The appellate court held that permitting plaintiff to maintain a cause of action against the defendants based on ordinary negligence “would not violate the spirit and purpose of the contact sports exception” for three reasons:  (1) the circumstances of plaintiff’s injury; (2) the relationship of the parties to each other and the sport of hockey; and (3) such a result would not harm the sport of hockey or cause it to be changed.

With respect to the circumstances of plaintiff’s injury, the plaintiff was not a player in the sport of hockey nor otherwise affiliated with the  Chicago Steel at the time of the injury.  Rather, the court found that he was a “trainer employed by an independent company providing training services to the Chicago Steel and was only in the vicinity of the hockey rink during practice to replace water bottles.”  Therefore, he was not a voluntary participant in the physical conduct inherent in the sport of ice hockey.  The court also found that the plaintiff had an “attenuated” relationship with the defendants and with the sport of hockey.

Finally, the court found that allowing the defendants to be held liable for negligence in this case would not have a “chilling” effect on vigorous participation in the sport of hockey.  According to the court, “unlike body checking, shooting pucks at water bottles located in the bench area, as opposed to shooting pucks at a goal or at other targets within the rink, is not an inherent part of the sport of hockey” and will not change the game of hockey as we commonly know it to be played.

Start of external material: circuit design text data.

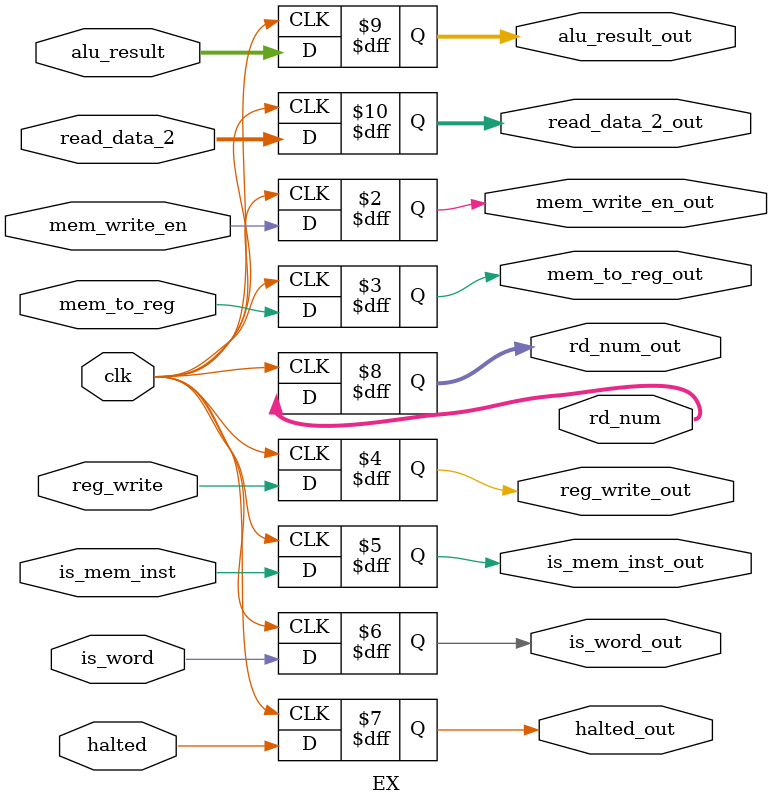
<source format=sv>
module EX (
	clk,
	mem_write_en,
	mem_to_reg,
	reg_write,
    alu_result,
    read_data_2,
    rd_num,
	is_mem_inst,
	is_word,
	halted,

	mem_write_en_out,
	mem_to_reg_out,
	reg_write_out,
    alu_result_out,
    read_data_2_out,
    rd_num_out,
	is_mem_inst_out,
	is_word_out,
	halted_out
);

input clk, mem_write_en, mem_to_reg, reg_write, is_mem_inst, is_word,halted;
output [4:0] rd_num;
input [31:0]alu_result;
input [31:0] read_data_2;
output reg mem_write_en_out, mem_to_reg_out, reg_write_out, is_mem_inst_out, is_word_out,halted_out;
output reg [4:0] rd_num_out;
output reg [31:0] alu_result_out;
output reg [31:0] read_data_2_out;

always @(posedge clk) begin
	// $display("##################################################################");
	// $display("EX");
	// $display("mem_write_en:%b, mem_to_reg:%b, reg_write:%b rd_num:%b, alu_result:%b, read_data_2:%b is_mem_inst: %b is_word: %b",mem_write_en,mem_to_reg,reg_write,rd_num,alu_result,read_data_2,is_mem_inst,is_word);

	mem_write_en_out <= mem_write_en;
	mem_to_reg_out <= mem_to_reg; //debugged
	reg_write_out <= reg_write;
	rd_num_out <= rd_num;
	alu_result_out <= alu_result;
	read_data_2_out <= read_data_2;
	is_mem_inst_out <= is_mem_inst;
	is_word_out <= is_word;
	halted_out <= halted;
end



endmodule
</source>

In sum, the appellate court delivered a very well-reasoned and thoughtful opinion.  I must say I support the decision, both in my capacity as a personal injury lawyer and as a hockey player.  The type of “sniping” games depicted in this case are common place in hockey rinks across the country, but they are really unnecessary to the sport and, as this case proves, potentially very dangerous.  Coaches and hockey organizations will have to crack down on these types of activities that pose a threat to people outside the game of hockey.